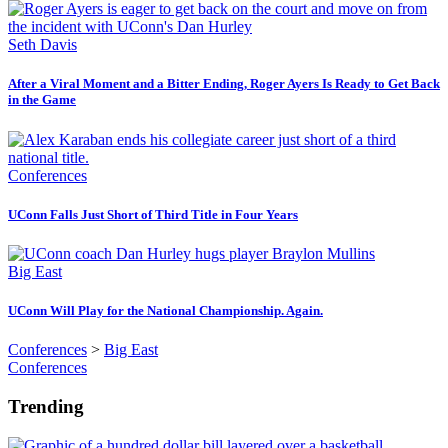
Seth Davis
After a Viral Moment and a Bitter Ending, Roger Ayers Is Ready to Get Back
in the Game
Conferences
UConn Falls Just Short of Third Title in Four Years
Big East
UConn Will Play for the National Championship. Again.
Conferences
>
Big East
Conferences
Trending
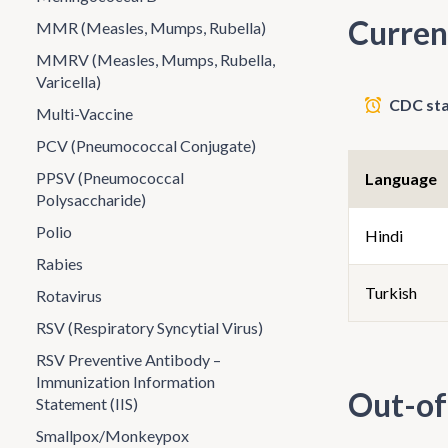
Curren
MMR (Measles, Mumps, Rubella)
MMRV (Measles, Mumps, Rubella,
Varicella)
CDC sta
Multi-Vaccine
PCV (Pneumococcal Conjugate)
PPSV (Pneumococcal
Language
Polysaccharide)
Polio
Hindi
Rabies
Turkish
Rotavirus
RSV (Respiratory Syncytial Virus)
RSV Preventive Antibody –
Immunization Information
Out-of
Statement (IIS)
Smallpox/Monkeypox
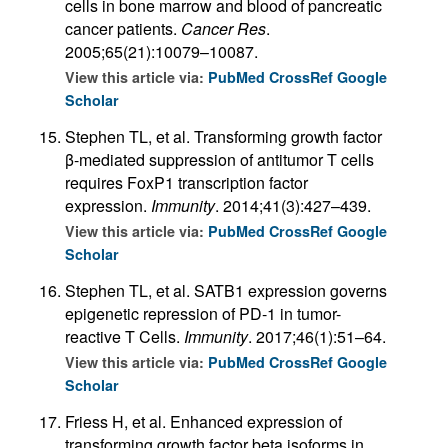
cells in bone marrow and blood of pancreatic
cancer patients.
Cancer Res
.
2005;65(21):10079–10087.
View this article via:
PubMed
CrossRef
Google
Scholar
Stephen TL, et al. Transforming growth factor
β-mediated suppression of antitumor T cells
requires FoxP1 transcription factor
expression.
Immunity
. 2014;41(3):427–439.
View this article via:
PubMed
CrossRef
Google
Scholar
Stephen TL, et al. SATB1 expression governs
epigenetic repression of PD-1 in tumor-
reactive T Cells.
Immunity
. 2017;46(1):51–64.
View this article via:
PubMed
CrossRef
Google
Scholar
Friess H, et al. Enhanced expression of
transforming growth factor beta isoforms in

* * * *

> _EXERCISE BRIEF_:
Report, with no additional words, how many lines in the records above contain the word "UConn".

> _SOLUTION TO THIS EXERCISE_:
2